Wat de overdracht van de activa betreft, gaat het in totaal over nog 31 items aan Vlaamse kant en 26 aan Waalse kant. In de wet op de hervorming der instellingen staat dat die overdracht moet gebeuren in consensus in het Overlegcomité. Daar is herhaaldelijk over onderhandeld. U weet welke inspanningen de minister-president heeft gedaan voor de plantentuin van Meise. Ook over de andere dossiers is herhaaldelijk onderhandeld. Het punt is dat Wallonië zegt die overdracht niet te willen, tenzij ze de middelen krijgen om die items allemaal in orde te brengen. Daar zijn kosten aan verbonden. Ik refereer aan de plantentuin in Meise en aan het Instituut voor Landbouw- en Visserij (ILVO) in Melle en Merelbeke. Dit is nog besproken op het Overlegcomité in juni 2008. Wallonië liet toen opnieuw akte nemen van de verklaring dat die overdracht niet kan als er geen middelen worden overgedragen. Het probleem is verwezen naar een interministeriële conferentie die plaatsvond in december 2008 waarbij Wallonië hetzelfde standput innam. Het werd opnieuw besproken tijdens een vergadering van het Overlegcomité in februari 2009. Daarbij werd nogmaals vastgesteld dat er geen akkoord was. In april 2010 is de Federale Regering gevallen. Sindsdien is er geen vergadering meer geweest van het Overlegcomité waarbij dit probleem kon worden aangekaart.
Ik heb vanmiddag van de gelegenheid gebruik gemaakt om dit probleem opnieuw aan te kaarten bij minister-president Demotte. We hebben afgesproken dat we bilateraal nog eens contact zouden nemen. Tot nader order blijft hij echter bij zijn standpunt dat hij dat geld vraagt. Vlaanderen heeft gezegd dat dit in de huidige omstandigheden geen zin heeft en vraagt om die gebouwen over te dragen. Dat heeft ons echter niet belet om bijvoorbeeld voor het ILVO de nodige initiatieven te nemen.
Dit is echter een zaak die niet kan blijven aanslepen. Wij hebben alle mogelijke druk uitgeoefend.
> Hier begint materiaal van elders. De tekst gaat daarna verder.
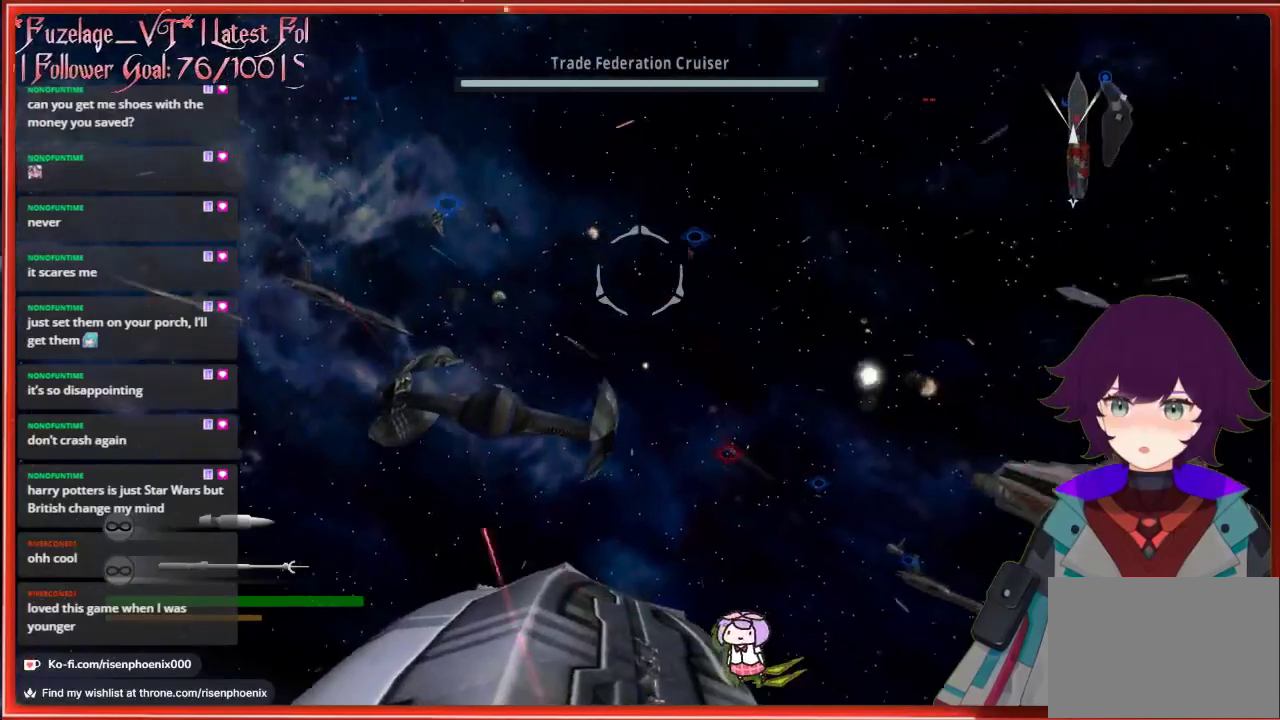
Gameplay with a controller (Xbox layout); each line is a JSON object with the inputs held at the frame after it. "events" lists button and stick changes between this image and that frame as [ms after this image, input, new state], when the widget could be followed in between. Not read: SHARE.
{"buttons": [], "left_stick": "center", "right_stick": "up", "events": [[17, "left_stick", "up-left"], [117, "left_stick", "center"]]}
Ik kan het echter niet helpen dat de bijzondere wet bepaalt dat er een akkoord moet zijn in het Overlegcomité.
Zo kunnen we blijven wachten. Dat doen we nu al 10 jaar. Als het Waalse Gewest niet mee wil tenzij er extra financiële middelen worden overgedragen, dan moeten we op zijn minst vragen wat ons toekomt. Wat de plantentuin van Meise betreft, gaat het niet alleen over de financiën maar over heel wat andere zaken. U hebt het ook over de versnippering van de bevoegdheden binnen de Vlaamse Regering. Minister-president Peeters is bevoegd voor de plantentuin als minister van Landbouw, u bent bevoegd voor erfgoed en minister Schauvliege voor nog een aantal andere dingen. Is er binnen de Vlaamse Regering één minister die zich bezighoudt met deze zaken, en meer bepaald met de overdracht die nog moet gebeuren in het kader van het Lambermontakkoord? Of zijn het de afzonderlijke ministers die eventueel de onderhandelingen voeren? Dat lijkt me niet wijs. Het zou beter zijn indien één minister het aanspreekpunt is als het gaat over die overdracht.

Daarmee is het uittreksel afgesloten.